Alpha2-adrenoceptor-independent inhibition of acetylcholine receptor channel and sodium channel by dexmedetomidine in rat superior cervical ganglion neurons

Abstract

Both central and peripheral sympathetic nervous systems contribute to the cardiovascular effects of dexmedetomidine (DMED), a highly selective and widely used a2-adrenoceptor agonist for sedation, analgesia, and stress management. The central sympatholytic effects are augmented by peripheral inhibition of sympathetic ganglion transmission. The mechanism is not clear.
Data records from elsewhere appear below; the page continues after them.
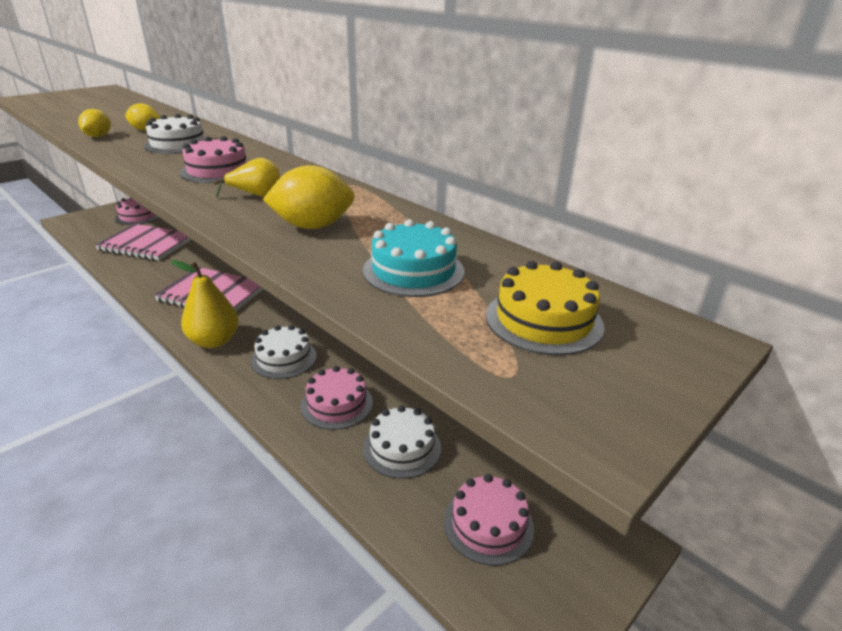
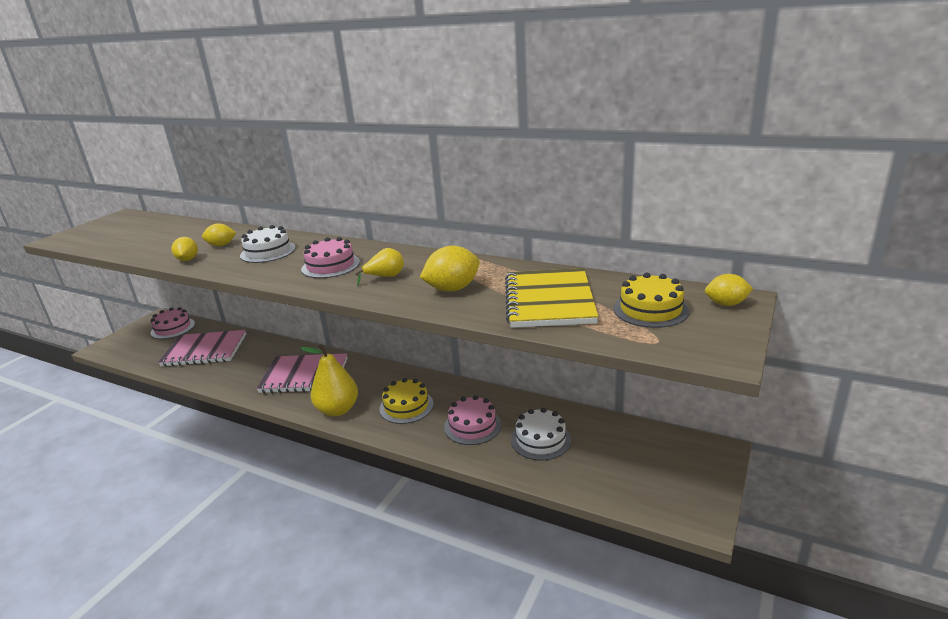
camera: 15 degrees left, 5 degrees down
white cake [251,325,317,379] -> yellow cake [379,378,434,424]
turquoise cake [363,219,465,297] -> yellow notebook [505,268,599,328]
pink cake [444,474,534,566] -> none
none -> yellow lemon [705,274,753,306]

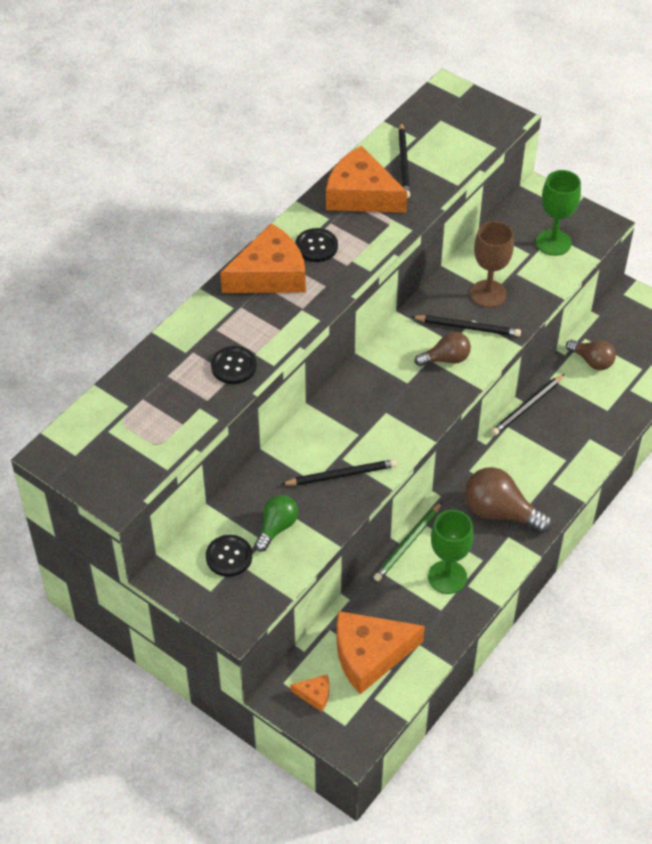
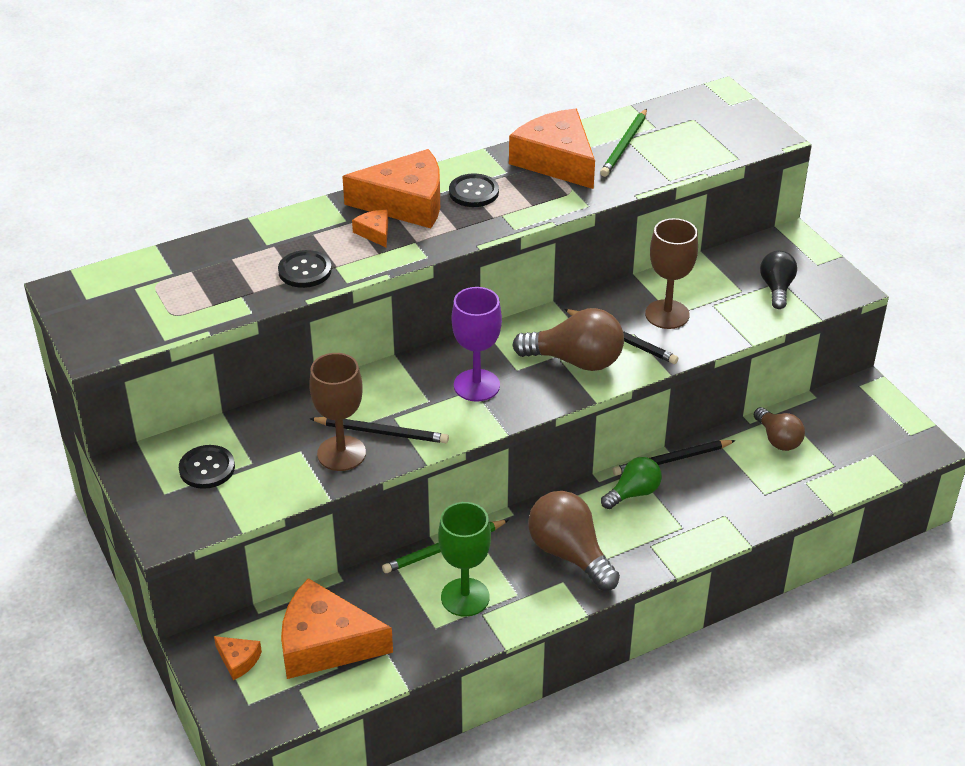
camera: 25 degrees right, 10 degrees down
green light bulb [255,495,298,552] -> green light bulb moved to [601,457,662,509]
black pencil [398,122,410,198] -> green pencil [600,109,647,177]
brown light bulb [415,332,471,366] -> brown light bulb [512,308,624,371], size x1.61
green goblet [536,170,581,256] -> black light bulb [760,251,797,309]
none -> brown goblet [309,353,366,471]
none -> orange cheese [352,209,388,247]
none -> purple goblet [452,287,502,402]

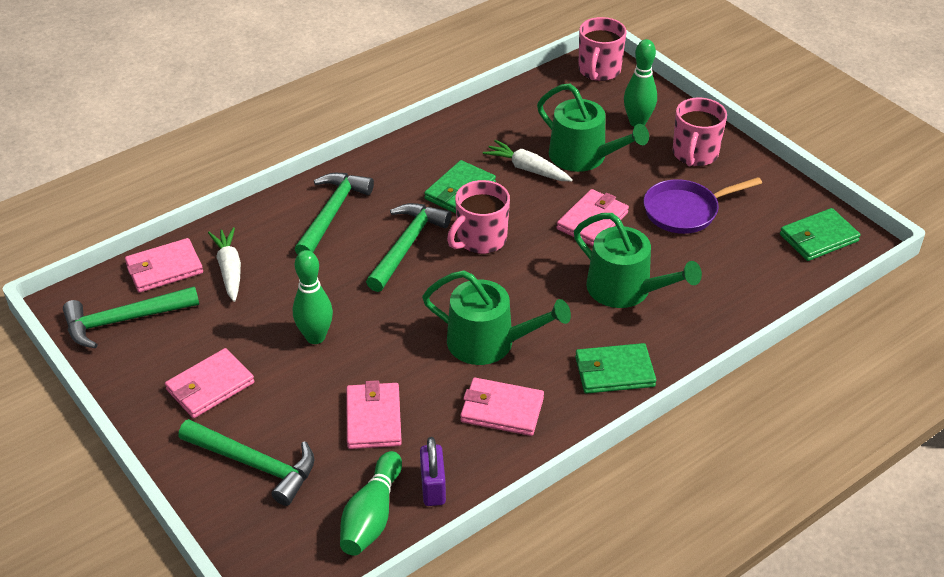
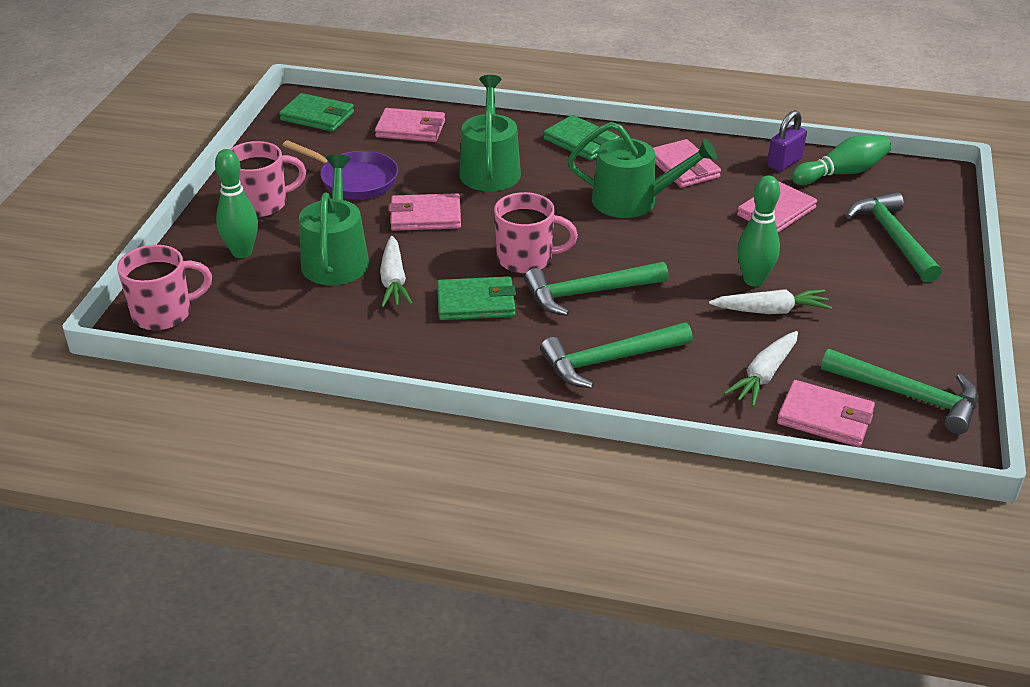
camera: 130 degrees left, 5 degrees down
pink wallet [165,348,254,418] -> pink wallet moved to [375,108,445,142]
green watering can [422,271,571,365] -> green watering can turned 120 degrees clockwise [568,122,717,218]
none -> white carrot [709,289,832,314]

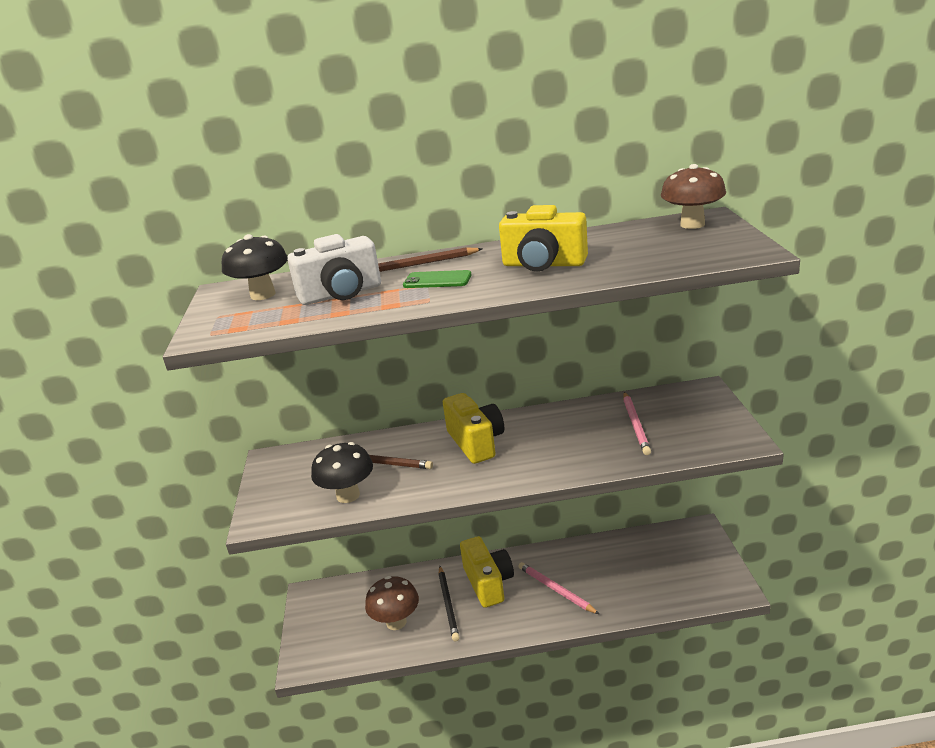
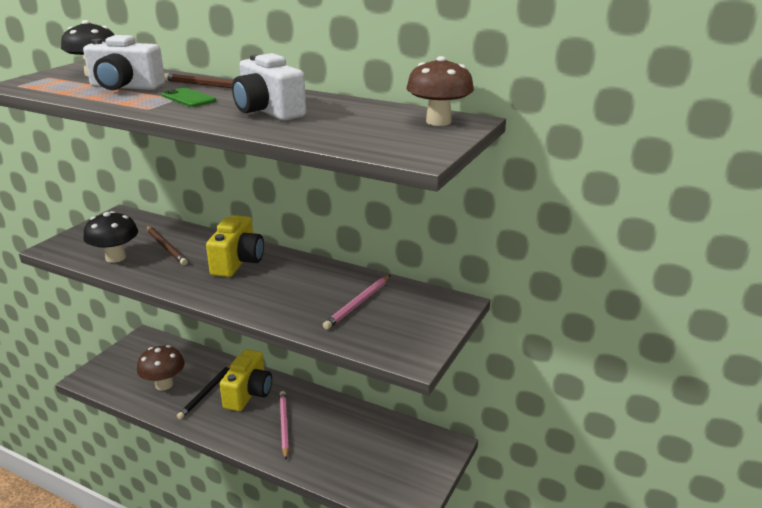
camera: 30 degrees right, 0 degrees up
yellow camera [499,205,588,271] -> white camera [232,53,306,121]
In this research, using conventional patch-clamp recordings we investigated the direct effects of DMED on sodium (Na+) channel currents (INa) and nicotinic acetylcholine (ACh) receptor (nAChRs) channel currents (IACh) in rat superior cervical ganglion (SCG) neurons to explore the possible mechanisms of sympathetic ganglion transmission inhibition by DMED. DMED voltage-dependently suppressed INa with half maximal inhibitory concentration (IC50) values of 67.2±9.6μM and 26.1±5.3μM at holding potentials of −80mV and −60mV, respectively. The inhibition of Na+ channels by DMED was also frequency dependent. 100μM DMED shifted the Na+ channel inactivation curves to the hyperpolarizing direction by 9.8mV (P<0.01) and slowed the recovery from inactivation by 8.9ms (P<0.01), but no effects were seen on the shape of the current–voltage relationship or Na+ channels activation curves. DMED dose-dependently inhibited IACh with an IC50 value of 5.5±2.4μM in SCG neurons, and this inhibition was voltage-independent. DMED pretreatment followed by fast co-application of DMED and ACh produced a significantly larger IACh inhibition than without DMED pretreatment. Yohimbine, phentolamine, and atropine pretreatment did not alter the inhibitory effects of DMED on INa and IACh.In conclusion, DMED dose-dependently inhibits INa and IACh in rat SCG neurons by preferential binding to the inactivated state of the Na+ channels and the closed state (resting) of nAChR channels respectively. Both inhibitions are a2-adrenoceptor independent. Furthermore, the nAChR channels in rat SCG neurons are much more sensitive to inhibition by DMED than Na+ channels.